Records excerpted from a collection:

----

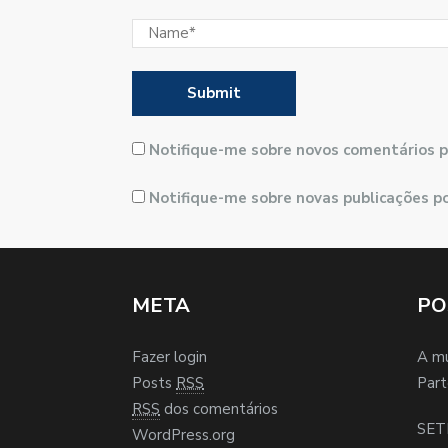
Notifique-me sobre novos comentários p
Notifique-me sobre novas publicações po
META
PO
Fazer login
A m
Posts
RSS
Part
RSS
dos comentários
SET
WordPress.org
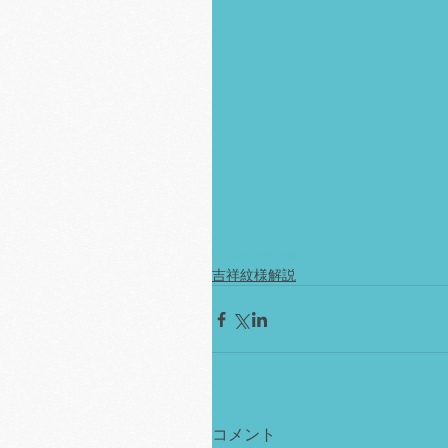
#吉祥紋様解説
吉祥紋様解説
コメント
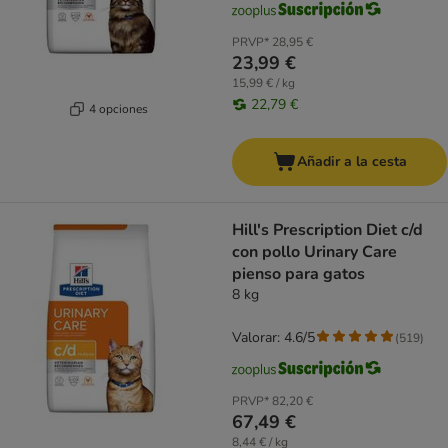
PRVP*
28,95 €
23,99 €
15,99 € / kg
22,79 €
4 opciones
Añadir a la cesta
Hill's Prescription Diet c/d
con pollo Urinary Care
pienso para gatos
8 kg
Valorar: 4.6/5
(
519
)
PRVP*
82,20 €
67,49 €
8,44 € / kg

----

Requirement: Output the data above in full and exactly, with every image left out.

Output:
Notifique-me sobre novos comentários p
Notifique-me sobre novas publicações po
META
PO
Fazer login
A m
Posts
RSS
Part
RSS
dos comentários
SET
WordPress.org
#吉祥紋様解説
吉祥紋様解説
コメント
PRVP*
28,95 €
23,99 €
15,99 € / kg
22,79 €
4 opciones
Añadir a la cesta
Hill's Prescription Diet c/d
con pollo Urinary Care
pienso para gatos
8 kg
Valorar: 4.6/5
(
519
)
PRVP*
82,20 €
67,49 €
8,44 € / kg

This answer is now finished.